Na estrutura há duas salas de aula para os cursos de supletivo, além de cinco cursos profissionalizantes nas áreas de artes/artesanato, que são subsidiados pelo Funpem (Fundo Penitenciário Nacional). Segundo Gilderlan Celestino Trindade, coordenador pedagócico do Prefem, a parte investida para a reinserção social é gerida pelo Ministério Público Esadual (MPE) e a outra pela Secretaria de Estado da Justiça e Defesa ao Consumidor (Sejuc). Além disso, há o projeto do Ateliê Odara, onde as internas podem desenvolver costura e artesanato de bonecas de pano, amigurumi (arte japonesa de bichinhos produzidos com linha de crochê) e patchwork.

“Minha função é reinseri-las socialmente. Então, quando temos essas atividades, preferimos priorizar quem mais precisa e quem faz uso de medicação contínua porque elas não participam de atividades com frequência, sobretudo pela fragilidade pelas comorbidades, como as hipertensas, diabéticas e gestantes. Dessa forma elas foram beneficiadas com Reiki e Massagem, já que em outras atividades elas ficam limitadas. Elas são tratadas como pessoas que oferecem riscos à sociedade e trabalhar o psicológico contribui na diminuição de agressividade e stress. Há uma carência afetiva, pois poucas recebem visitas de companheiros, ao contrário da realidade masculina. Então essas atividades são essenciais, pois elas precisam criar confiança e entenderem que podem ser felizes sem depender de uma outra pessoa”, disse Gilderlan.

Atenção psicológica

Para a coordenadora de Pormoção e Prevenção à Saúde da Funesa, o momento de ouvir a comunidade prisional é fundamental na assistência a ser dada a essas mulheres. “Elas puderam falar das suas experiências pessoais em relação à violência, colocar seus sentimentos. A finalidade foi possibilitar uma escuta qualificada e troca de vivências, ao mesmo tempo em que recebiam cuidados como massoterapia e Reiki foi muito gratificante. Esse espaço de autocuidado e valorização é de suma importância, principalmente considerando a situação de privação de liberdade em que elas se encontram. O olhar com respeito, reconhecendo as individualidades”, ressaltou.

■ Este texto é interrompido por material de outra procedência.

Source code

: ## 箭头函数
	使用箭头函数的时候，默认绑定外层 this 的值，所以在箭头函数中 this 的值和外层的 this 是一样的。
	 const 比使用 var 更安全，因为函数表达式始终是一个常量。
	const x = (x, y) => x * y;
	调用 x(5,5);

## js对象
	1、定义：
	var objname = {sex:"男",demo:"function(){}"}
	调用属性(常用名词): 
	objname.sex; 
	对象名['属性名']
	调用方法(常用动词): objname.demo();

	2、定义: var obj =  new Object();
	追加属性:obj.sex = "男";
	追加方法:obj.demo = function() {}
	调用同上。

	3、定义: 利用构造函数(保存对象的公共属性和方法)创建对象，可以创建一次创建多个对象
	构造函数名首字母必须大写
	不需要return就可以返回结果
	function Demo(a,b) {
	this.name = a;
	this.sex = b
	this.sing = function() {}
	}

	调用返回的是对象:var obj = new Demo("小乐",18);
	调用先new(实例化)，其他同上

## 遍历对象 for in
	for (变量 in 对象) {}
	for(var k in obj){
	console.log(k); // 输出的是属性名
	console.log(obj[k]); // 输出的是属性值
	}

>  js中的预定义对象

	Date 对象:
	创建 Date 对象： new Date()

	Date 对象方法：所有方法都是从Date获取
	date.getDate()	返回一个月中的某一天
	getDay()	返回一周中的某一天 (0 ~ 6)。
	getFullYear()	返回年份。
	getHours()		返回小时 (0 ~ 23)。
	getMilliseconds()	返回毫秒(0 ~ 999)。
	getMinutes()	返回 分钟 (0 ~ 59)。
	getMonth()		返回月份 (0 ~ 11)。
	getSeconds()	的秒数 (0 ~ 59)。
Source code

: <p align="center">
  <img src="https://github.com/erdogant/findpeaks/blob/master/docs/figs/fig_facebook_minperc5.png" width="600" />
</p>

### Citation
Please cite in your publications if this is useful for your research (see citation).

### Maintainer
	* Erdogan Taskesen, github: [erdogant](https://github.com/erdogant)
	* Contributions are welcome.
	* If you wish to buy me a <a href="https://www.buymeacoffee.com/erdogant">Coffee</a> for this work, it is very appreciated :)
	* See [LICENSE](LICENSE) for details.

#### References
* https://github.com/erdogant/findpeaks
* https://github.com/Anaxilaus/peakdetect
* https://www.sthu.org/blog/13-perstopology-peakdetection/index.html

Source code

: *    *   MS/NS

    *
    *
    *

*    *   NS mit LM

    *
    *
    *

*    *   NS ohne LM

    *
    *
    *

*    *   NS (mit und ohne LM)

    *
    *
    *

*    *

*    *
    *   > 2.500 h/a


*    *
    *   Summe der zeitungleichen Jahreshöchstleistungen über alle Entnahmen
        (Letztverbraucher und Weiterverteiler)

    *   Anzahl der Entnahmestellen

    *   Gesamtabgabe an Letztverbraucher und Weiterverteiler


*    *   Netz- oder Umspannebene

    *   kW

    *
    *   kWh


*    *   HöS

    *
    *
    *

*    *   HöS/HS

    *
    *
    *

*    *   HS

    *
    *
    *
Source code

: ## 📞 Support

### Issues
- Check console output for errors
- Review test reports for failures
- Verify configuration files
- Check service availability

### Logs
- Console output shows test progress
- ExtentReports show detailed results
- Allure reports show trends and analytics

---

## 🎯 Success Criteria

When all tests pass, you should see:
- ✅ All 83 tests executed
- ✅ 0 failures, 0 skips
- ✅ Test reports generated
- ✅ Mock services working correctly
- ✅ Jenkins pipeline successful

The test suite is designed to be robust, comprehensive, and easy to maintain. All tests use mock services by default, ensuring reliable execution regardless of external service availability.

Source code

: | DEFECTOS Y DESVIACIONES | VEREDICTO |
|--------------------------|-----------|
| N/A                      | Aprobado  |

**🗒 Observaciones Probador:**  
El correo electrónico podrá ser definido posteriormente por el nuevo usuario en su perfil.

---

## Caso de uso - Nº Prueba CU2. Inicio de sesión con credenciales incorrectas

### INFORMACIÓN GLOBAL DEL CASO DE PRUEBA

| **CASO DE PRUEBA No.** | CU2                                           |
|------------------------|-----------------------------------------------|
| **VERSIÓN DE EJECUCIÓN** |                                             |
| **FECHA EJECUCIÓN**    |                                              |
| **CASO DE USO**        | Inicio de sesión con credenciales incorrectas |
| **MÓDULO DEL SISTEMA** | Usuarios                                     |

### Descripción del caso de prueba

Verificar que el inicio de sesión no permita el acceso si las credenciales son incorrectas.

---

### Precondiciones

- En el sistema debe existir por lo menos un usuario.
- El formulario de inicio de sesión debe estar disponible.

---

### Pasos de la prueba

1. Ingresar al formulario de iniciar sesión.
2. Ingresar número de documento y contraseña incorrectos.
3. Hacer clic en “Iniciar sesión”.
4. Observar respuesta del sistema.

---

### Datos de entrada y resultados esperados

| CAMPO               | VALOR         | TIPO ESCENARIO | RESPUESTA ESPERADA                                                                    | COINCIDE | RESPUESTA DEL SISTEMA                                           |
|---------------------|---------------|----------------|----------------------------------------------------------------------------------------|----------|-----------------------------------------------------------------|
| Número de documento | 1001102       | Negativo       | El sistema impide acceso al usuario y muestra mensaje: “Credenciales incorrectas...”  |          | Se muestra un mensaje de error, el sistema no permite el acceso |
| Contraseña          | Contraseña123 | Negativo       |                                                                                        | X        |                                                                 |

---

A diretora do Prefem, Andréa Andrade, pontuou sobre a realidade das internas, que por viverem confinas, necessitam de uma atenção adequada. “É uma atividade que gera conforto e ajuda na saúde mental dessas mulheres que vivem confinadas. Com esse trabalho, a Secretaria de Saúde mostra que é extremamente necessário ouvir mulheres privadas de liberdade. É um momento de atenção e que influencia em suas vivências. A mulher encarcerada é diferente do homem encarcerado. Ela se sente mas carente e essa atenção é importante nesse processo”.

A pena de Gabriella se encerrará em novembro de 2020. “Aqui descobri que tenho capacidade de fazer coisas que nunca imaginei, como costura e bordados artesanais. Se eu tenho jeito pra isso, tenho pra ser uma pessoa melhor. Faço peças em vagonite, ponto cruz e amigurumi, que aprendi aqui dentro. É disso que tiro lucro, pois minha mãe consegue vender lá fora. Dessa forma podemos refazer nossa vida. Aqui também construí amizades verdadeiras. Isso me motiva a fazer diferente e escrever novos capítulos da minha história. Aqui não é o fim, mas uma oportunidade de fazermos novas escolhas”, afirmou.